If his views on performance are frank, his opinions on safety in the peloton are just as direct. “So my take is that, the bikes have been faster than ever. The stress in a bunch it has been also pretty high. My opinion is that it is mainly from the riders’ attitude,” he said. 

“I think there is a lack of respect in the bunch. People do not really care if they crash, they do not really think much about safety. This is what I feel.”

From there he pushed his point further. “In my opinion, the crashes are more from the riders’ attitude and not so much from the organisations,” Almeida continued. 

“I think the faster bikes does not really mean much. I am a guy that like cars. I often go to the tracks sometimes. I ride 300 kilometres per hour sometimes. And I do not crash. I have brakes, I can brake whenever I want, you know. So if you go 70 on a road bike, you just try to brake a bit earlier, you know. And then it comes the common sense.”

He went as far as saying riders ought to do a kind of skills course: “I think it is more important nowadays maybe some riders need to do like a course, to do some cornering, some descents, so they know what they are doing. Because if you go faster, you need to have more skills as well,” he said. 

“If you have some common sense and you respect everybody, and you know, I do not want to crash anybody, I do not want to crash myself, so maybe I brake a bit early just to be safe. And then I can push after on the climb or something. But that is clearly not the mindset at the moment, but that is what I feel."

It is that same mix of honesty and heat that produced the incident with Tom Pidcock at the Vuelta, an episode that quickly did the rounds on social media. On stage 9's summit finish to Valdezcaray, cameras caught Almeida turning towards the Brit and clearly shouting something in frustration. 

For those watching from the sofa it looked like the start of a feud. In his own telling, it was a hot headed moment that cooled down quickly.

In the podcast he laughed as he revisited the moment. “Yeah. I do not think it was, it was not exactly ‘grow some balls’, but it was, it was like something really close,” he said. 

“I knew he was on the limit and I could feel it, but I am like, ‘I wanted to give maybe some that extra push.’ But he had nothing left actually. I could feel it. But no, you can always try to, you know.”

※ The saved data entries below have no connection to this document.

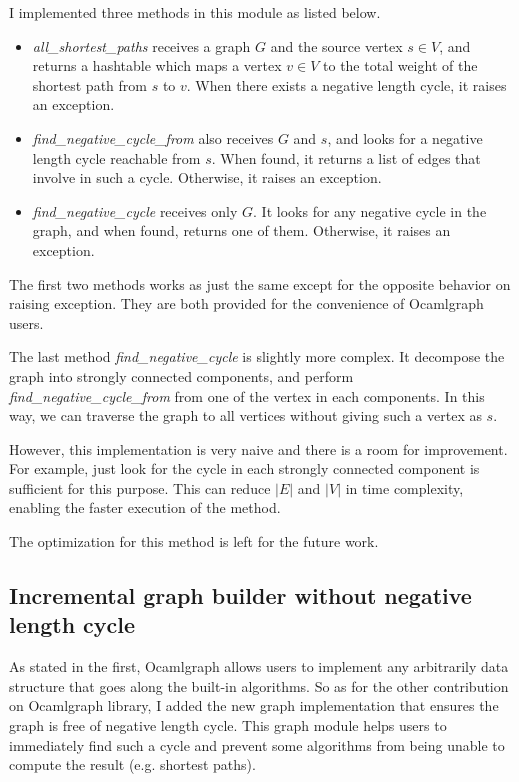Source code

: \documentclass[a4paper,12pt]{article}
\begin{document}
I implemented three methods in this module as listed below.

\begin{itemize}
\item \emph{all\_shortest\_paths} receives a graph $G$ and the source
  vertex $s\in V$, and returns a hashtable which maps a vertex $v\in
  V$ to the total weight of the shortest path from $s$ to $v$. When
  there exists a negative length cycle, it raises an exception.

\item \emph{find\_negative\_cycle\_from} also receives $G$ and $s$, and
  looks for a negative length cycle reachable from $s$. When found, it
  returns a list of edges that involve in such a cycle. Otherwise, it
  raises an exception.

\item \emph{find\_negative\_cycle} receives only $G$. It looks for any
  negative cycle in the graph, and when found, returns one of
  them. Otherwise, it raises an exception.
\end{itemize}

The first two methods works as just the same except for the opposite
behavior on raising exception.  They are both provided for the
convenience of Ocamlgraph users.

The last method \emph{find\_negative\_cycle} is slightly more
complex. It decompose the graph into strongly connected components,
and perform \emph{find\_negative\_cycle\_from} from one of the vertex in
each components. In this way, we can traverse the graph to all
vertices without giving such a vertex as $s$.

However, this implementation is very naive and there is a room for
improvement. For example, just look for the cycle in each strongly
connected component is sufficient for this purpose. This can reduce
$|E|$ and $|V|$ in time complexity, enabling the faster execution of
the method.

The optimization for this method is left for the future work.

\subsection{Incremental graph builder without negative length cycle}

As stated in the first, Ocamlgraph allows users to implement any
arbitrarily data structure that goes along the built-in algorithms. So
as for the other contribution on Ocamlgraph library, I added the new
graph implementation that ensures the graph is free of negative length
cycle. This graph module helps users to immediately find such a cycle
and prevent some algorithms from being unable to compute the result
(e.g. shortest paths).
\end{document}

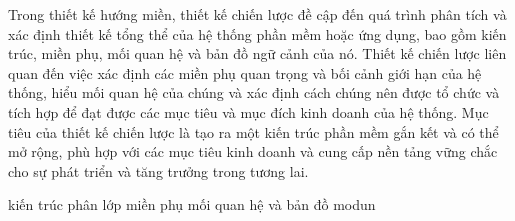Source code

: 
Trong thiết kế hướng miền, thiết kế chiến lược đề cập đến quá trình phân tích và xác định thiết kế tổng thể của hệ thống phần mềm hoặc ứng dụng, bao gồm kiến trúc, miền phụ, mối quan hệ và bản đồ ngữ cảnh của nó. Thiết kế chiến lược liên quan đến việc xác định các miền phụ quan trọng và bối cảnh giới hạn của hệ thống, hiểu mối quan hệ của chúng và xác định cách chúng nên được tổ chức và tích hợp để đạt được các mục tiêu và mục đích kinh doanh của hệ thống. Mục tiêu của thiết kế chiến lược là tạo ra một kiến trúc phần mềm gắn kết và có thể mở rộng, phù hợp với các mục tiêu kinh doanh và cung cấp nền tảng vững chắc cho sự phát triển và tăng trưởng trong tương lai.

%
kiến trúc phân lớp
miền phụ
mối quan hệ và bản đồ
modun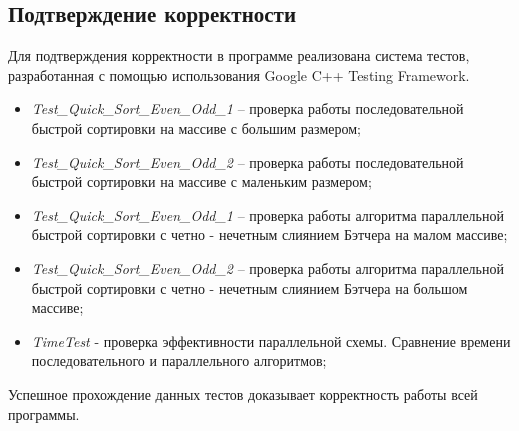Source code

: \documentclass[a4paper]{report}
\begin{document}
\begin{center}
\section*{Подтверждение корректности}
\end{center}
\par Для подтверждения корректности в программе реализована система тестов, разработанная с помощью использования Google C++ Testing Framework.
\begin{itemize}
\item\textit{Test\_Quick\_Sort\_Even\_Odd\_1} – проверка работы последовательной быстрой сортировки на массиве с большим размером;
\item\textit{Test\_Quick\_Sort\_Even\_Odd\_2} – проверка работы последовательной быстрой сортировки на массиве с маленьким размером;
\item\textit{Test\_Quick\_Sort\_Even\_Odd\_1} – проверка работы алгоритма параллельной быстрой сортировки с четно - нечетным слиянием Бэтчера на малом массиве;
\item\textit{Test\_Quick\_Sort\_Even\_Odd\_2} – проверка работы алгоритма параллельной быстрой сортировки с четно - нечетным слиянием Бэтчера на большом массиве;
\item\textit{TimeTest} - проверка эффективности параллельной схемы. Сравнение времени последовательного и параллельного алгоритмов;
\end{itemize}
\par Успешное прохождение данных тестов доказывает корректность работы всей программы.
\newpage
\end{document}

The tension did not last long once the stage was over. “It was a good moment,” Almeida said. “I told him sorry afterwards. He said it was fine. I also do not think was big of a deal, but I think it was not, like, the correct way to say things. But it was nice. I think it actually put us a bit more together as well. It was maybe the start of a small relationship. So yeah, it was a good moment.”

Almeida is equally unromantic when he talks about how to beat, or at least challenge, a rider like Tadej Pogačar. He repeatedly framed the difference on the hardest days in very simple terms: either you are stronger or you are not. 

On medium mountain stages and on more chaotic days, he believes numbers and race craft still matter, but on the big climbs against the very best, pure strength will usually decide the outcome.

That matter of fact realism also shapes his view on his role inside UAE Team Emirates-XRG. Some riders insist on being the sole leader, even if that means moving to a weaker team. 

He has chosen another path and recently signed on long term “It is super nice,” he said about riding for Pogačar. “You feel part of something special. It is like a family. And personally, I like it. I think for me it is good to be part of it.”

He is clear about why he wants to stay exactly where he is. “I do not think I can beat Tadej at the moment,” Almeida admitted. “So I think I prefer maybe to do fourth or third and being part of his win, of history, than maybe try to do my result in other team and it is not really gonna change that much, right? That is the way I see things.”